EXCERPTED DATA.
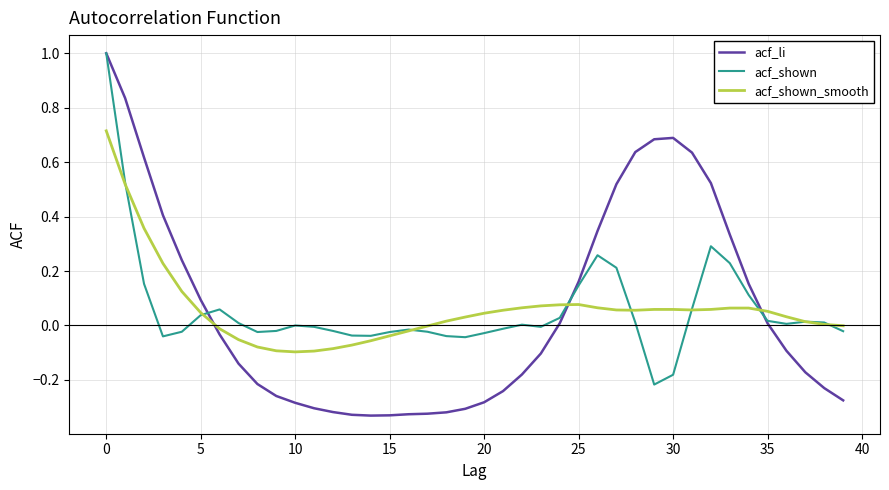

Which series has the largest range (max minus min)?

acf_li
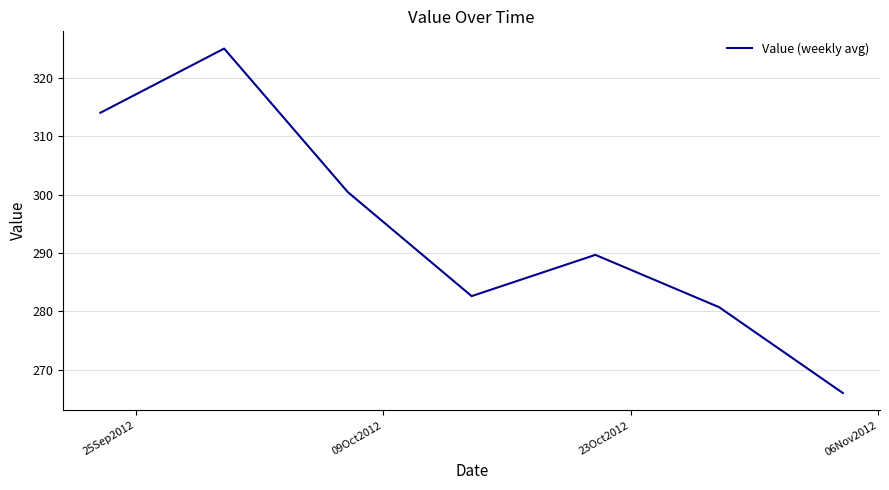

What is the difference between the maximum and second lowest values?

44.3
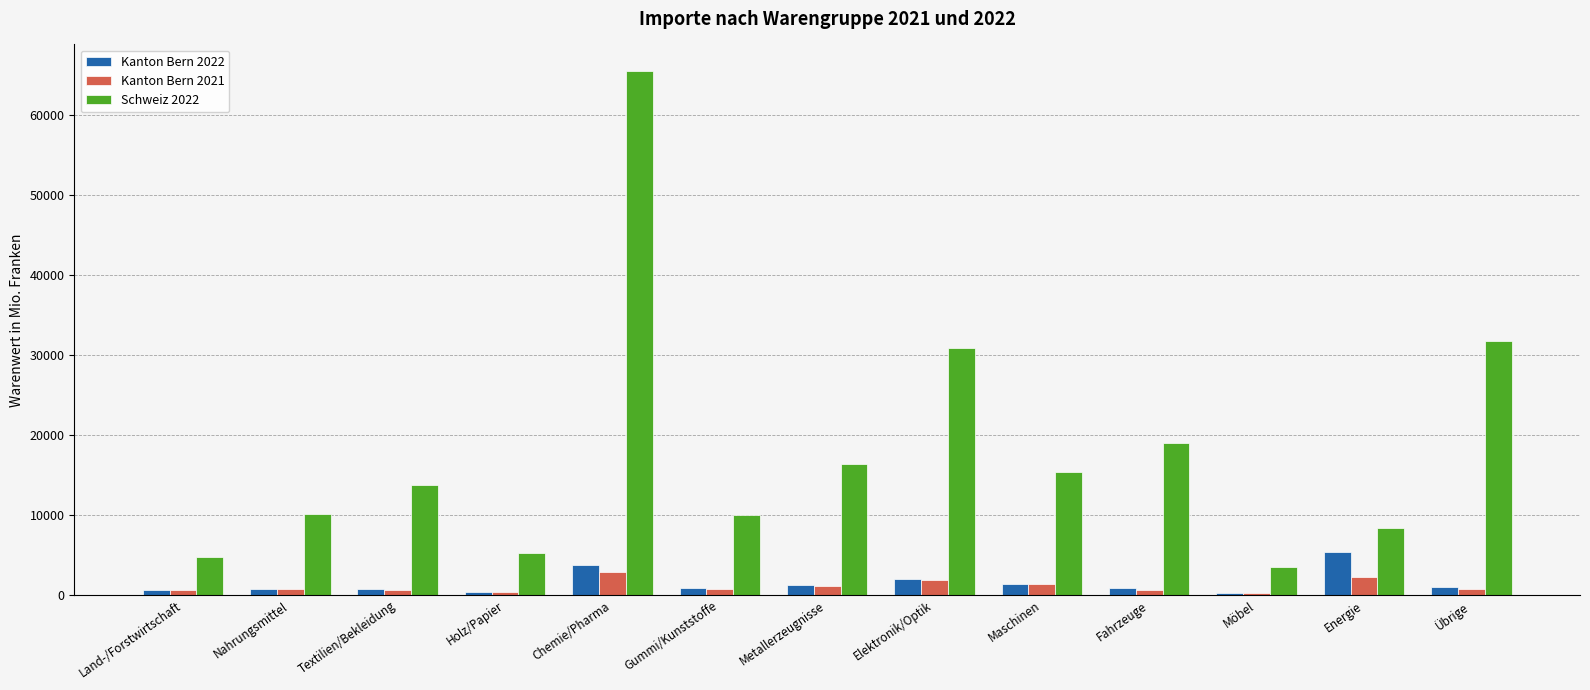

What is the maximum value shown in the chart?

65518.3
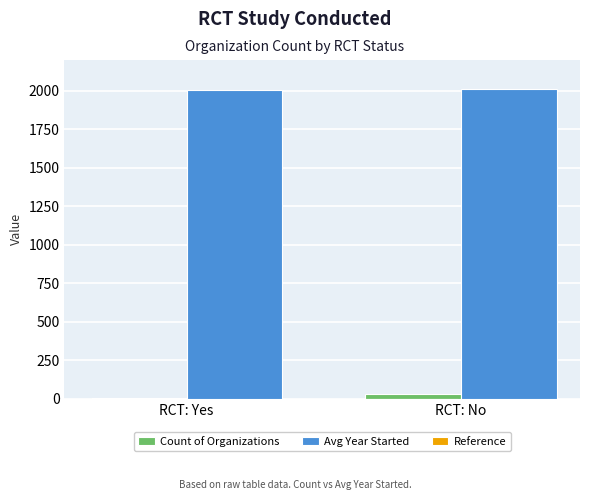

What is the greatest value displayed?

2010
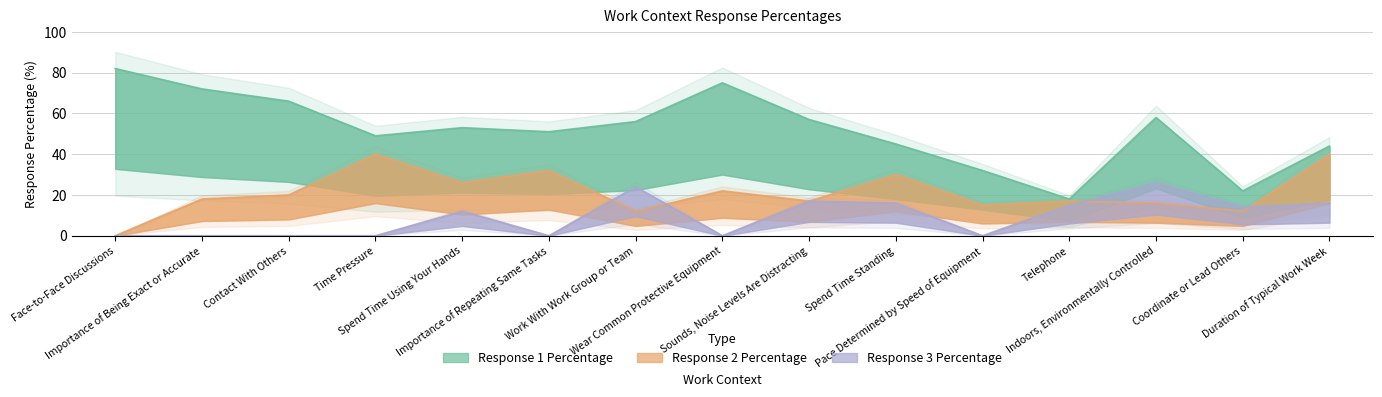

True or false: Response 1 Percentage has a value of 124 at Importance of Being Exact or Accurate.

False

ACTIVITY.
Rewrite the lines above with "maximum" changed to "highest" everywhere it appears, leaving everything else as it is. Omit the pictures.

EXPECTED OUTPUT.
Which series has the largest range (max minus min)?

acf_li

What is the difference between the highest and second lowest values?

44.3

What is the highest value shown in the chart?

65518.3

What is the greatest value displayed?

2010

True or false: Response 1 Percentage has a value of 124 at Importance of Being Exact or Accurate.

False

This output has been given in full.